### Goal a
According to the reader comments, what were covered beds meant to prevent?

### Source text
I purchased this book on your previous recommendation, so happy I did, I have been engrossed in all the historical info regarding the people as well as the homes and furniture.
It’s a heavy book at 500 plus pages yet I find it hard to put down. Thanks
You can also order through Barnes and Nobles for 45 dollars and free shipping
Those enclosed bedsteads must have been pretty common in northern Europe. I saw alcove beds with sliding doors in an open air musuem in northern Germany – looked almost like built-in furniture. It was probably a way to stay warm in cold winter months.
Covered beds are a carryover from the old thatched roofs and meant to prevent creepy crawlies falling on you in the middle of the night. Though I’m sure there were other benefits like you mention keeping warm at night.

### Goal b
Report every line of the records that contains the word "left".

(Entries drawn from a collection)

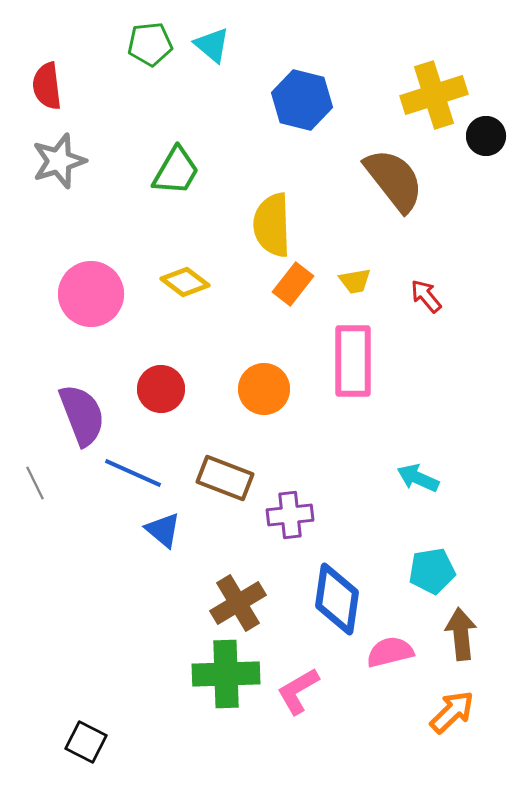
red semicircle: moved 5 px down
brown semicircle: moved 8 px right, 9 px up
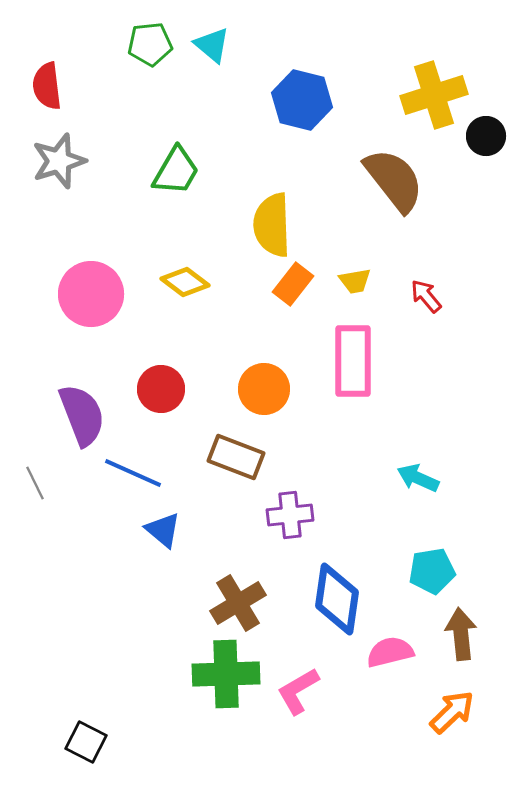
brown rectangle: moved 11 px right, 21 px up
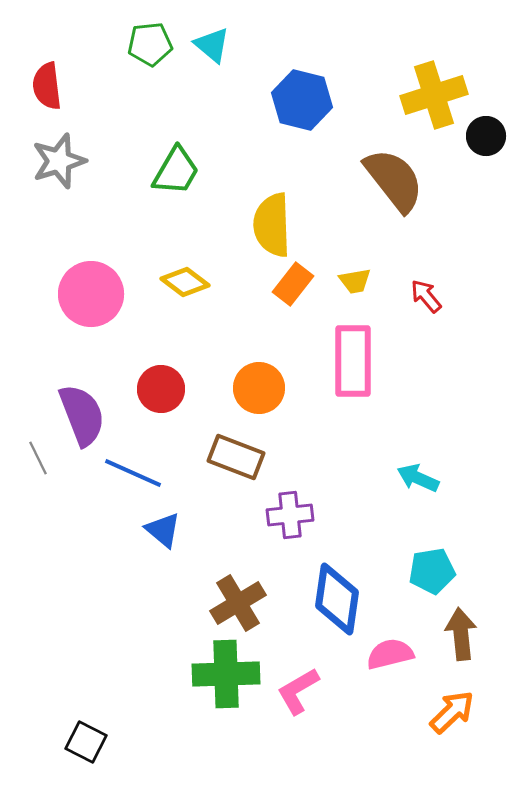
orange circle: moved 5 px left, 1 px up
gray line: moved 3 px right, 25 px up
pink semicircle: moved 2 px down
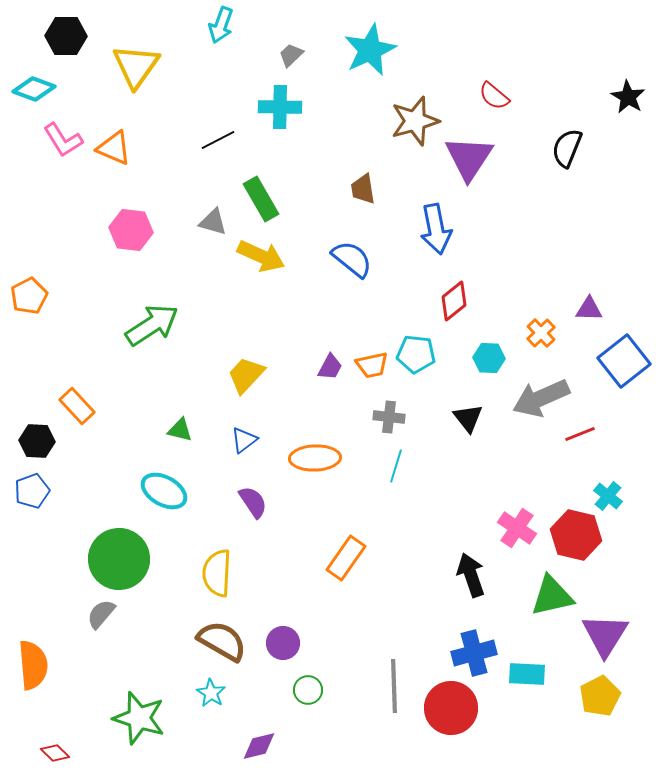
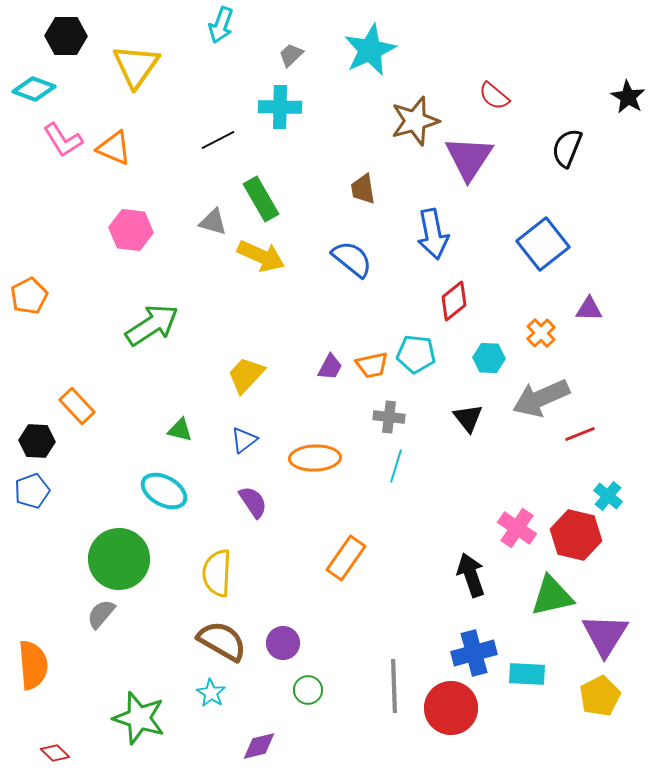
blue arrow at (436, 229): moved 3 px left, 5 px down
blue square at (624, 361): moved 81 px left, 117 px up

### Task result a
They were meant to prevent creepy crawlies from the old thatched roofs falling on people in the middle of the night.

### Task result b
orange circle: moved 5 px left, 1 px up
blue arrow at (436, 229): moved 3 px left, 5 px down
blue square at (624, 361): moved 81 px left, 117 px up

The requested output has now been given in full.